No particular diet or food supplement as been shown to work. This includes standard and alternative, particularly B vitamins, calcium, and primrose oil.

Hormonal treatments of various stripes have not been shown to make a difference in controlled studies. This includes the progesterones, progestins, and birth control pills, and all standard types of ovulation suppression. Some believe that benefits of these are masked by methodology flaws. Inhibiting ovulation through major hormonal manipulation such as androgens, gonadotropins, estrogen implants has shown some limited empirical improvement. However, there are many side effects and safety issues with these.

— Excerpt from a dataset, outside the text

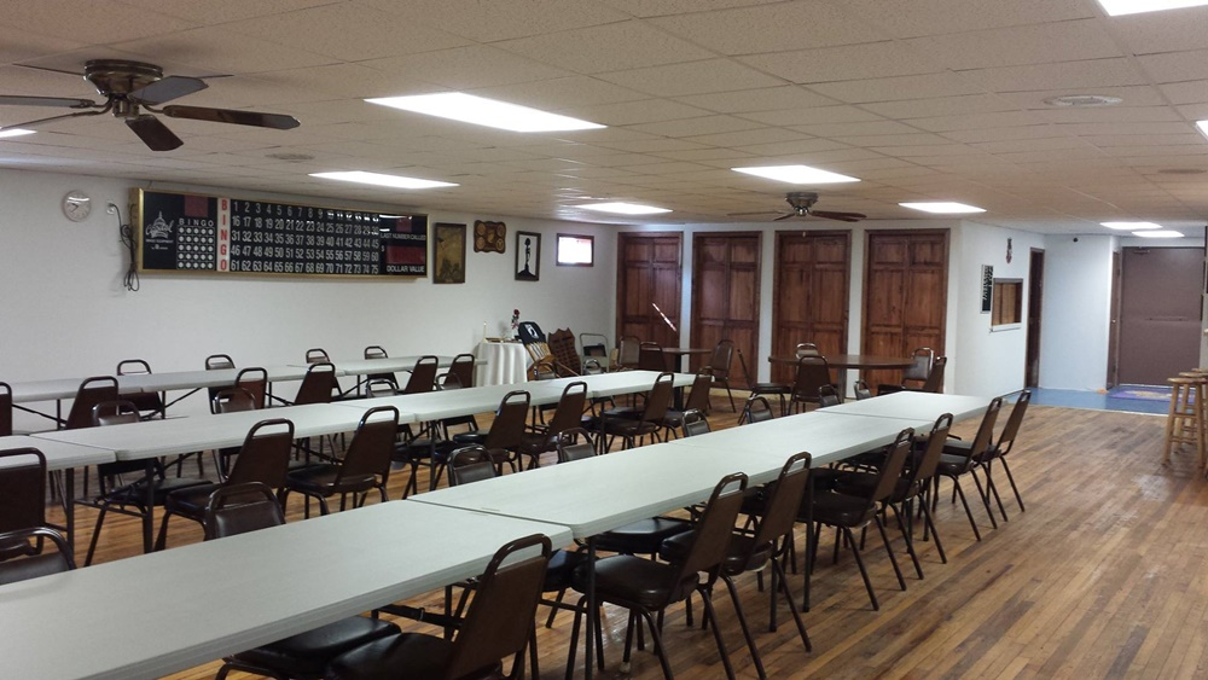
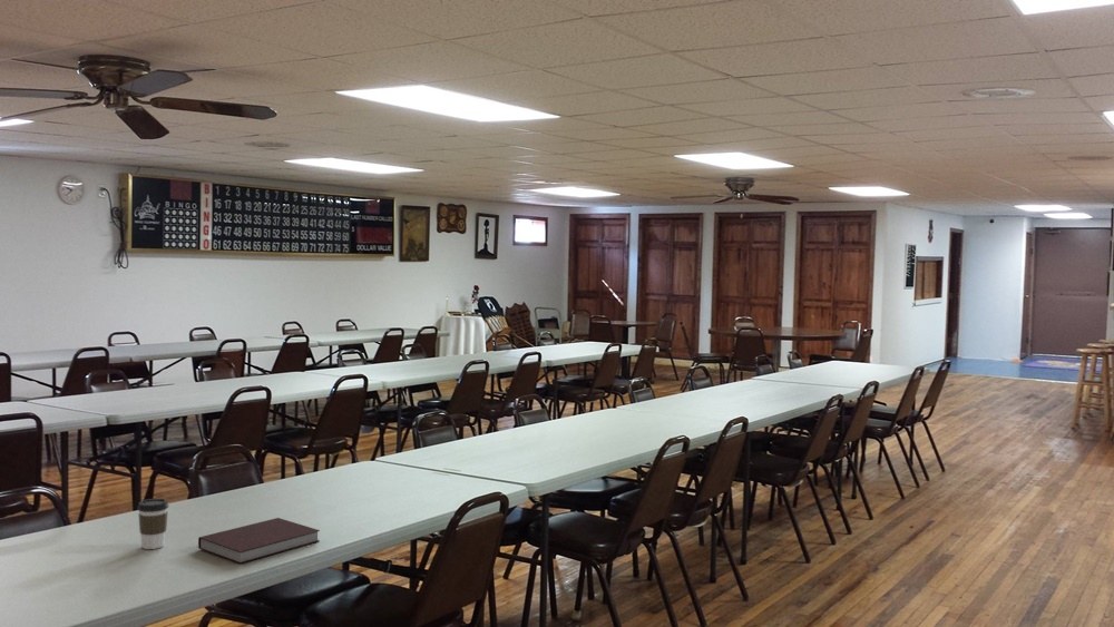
+ coffee cup [137,498,169,550]
+ notebook [197,517,321,565]
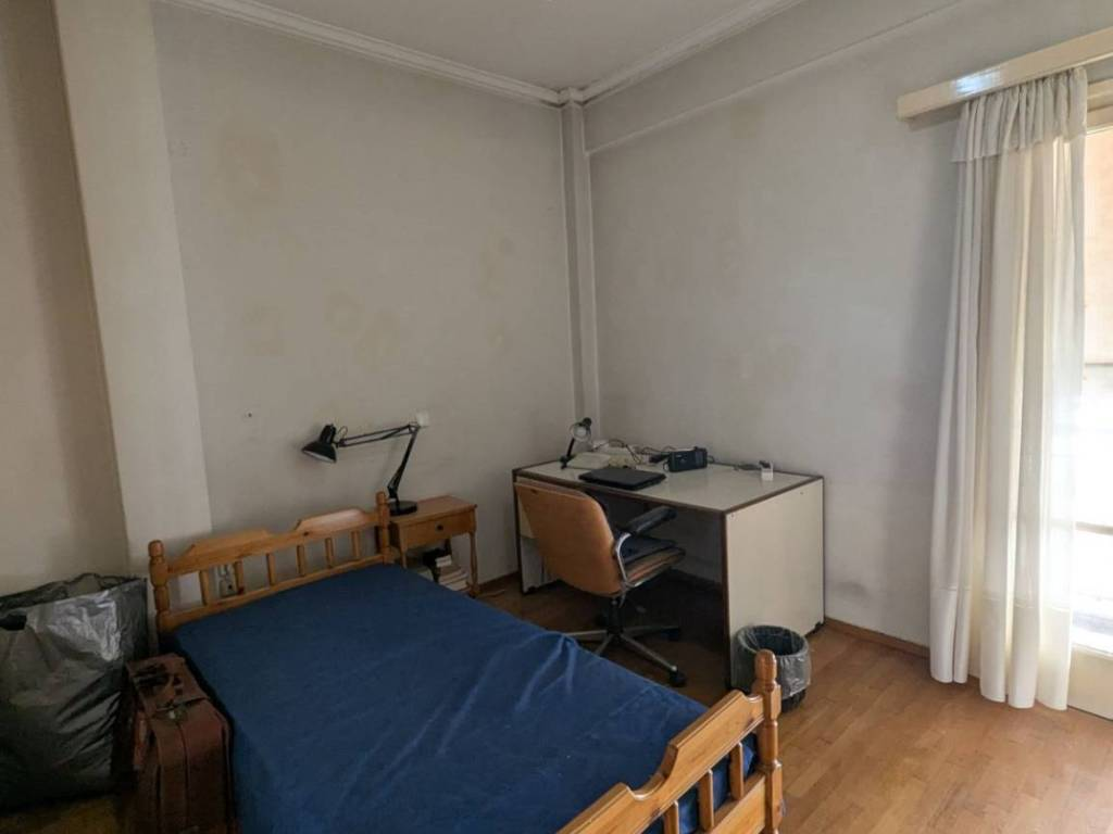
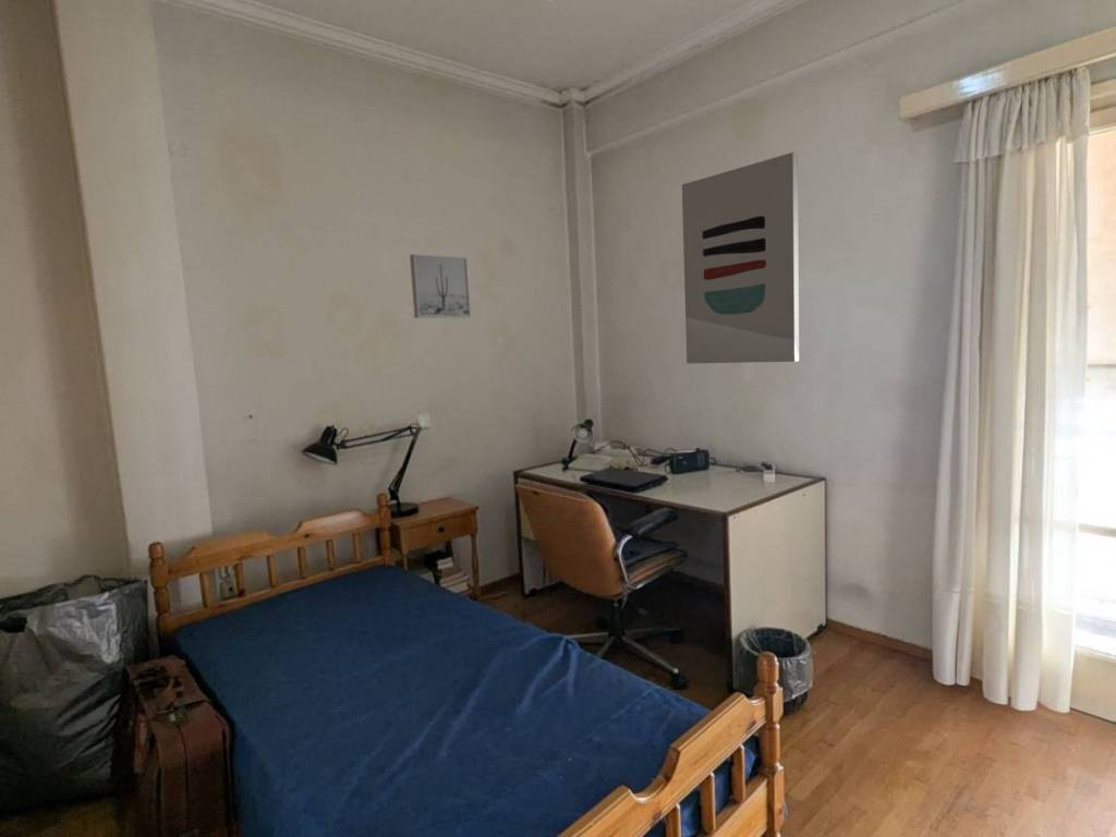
+ wall art [681,150,800,365]
+ wall art [409,253,472,319]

Support groups nor psychotherapy have not been shown to work.

Clonidine and naltrexone have shown some limited effect. Prozac and Zoloft have been shown to provide relief for psychological distress at PMS time. These are the anti-depressants in the serotonin increasing category. But, of course, they all do this regardless of cycle. Serafem is simply Prozac marketed under a different name. Lithium has been shown to be ineffective.

Clonidine is anti-anxiety drug. The dose is 17 micrograms per day. Naltrexone is a narcotic agonist. The dosage is 25mg twice a day on days 9- 18 of the cycle.

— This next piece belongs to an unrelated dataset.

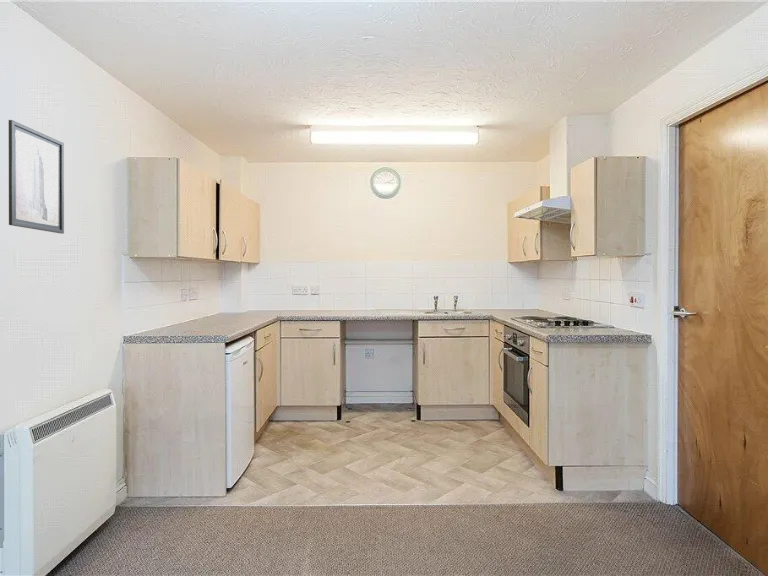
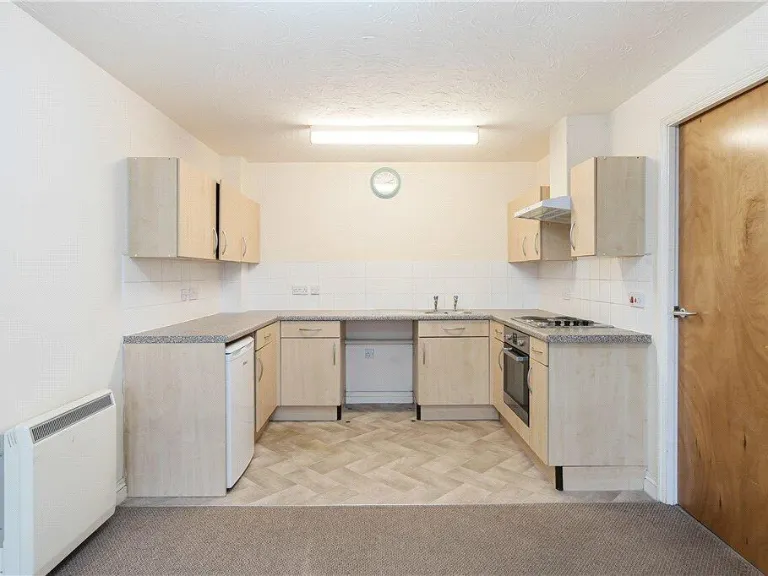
- wall art [8,119,65,235]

Prozac is closest to getting an official FDA approval for use as a PMS mood drug. Studies have shown effectiveness at 20 mg every day of the cycle -- in other words like any other person taking it. It is a long-acting drug, so taking it just before menses is unlikely to work.

Other sedatives and anti-depressants that have improved women's mood in the PMS phase are: alprozolam, buspirione, nortripytline, and nefazadone. Again, these are all used for the same things and have the same results in non-cyclic cases. They can be prescribed for PMS/PMDD even though the FDA has not approved it. There is nothing wrong with doing this. Alprozalam has a pre-menstrual regimen -- .25 - 1 mg four times a day one week before, tapering to day two of menstruation. It is addicting. Zoloft is a shorter acting anti-depressant and shows promise of developing 7-10 day regimens also.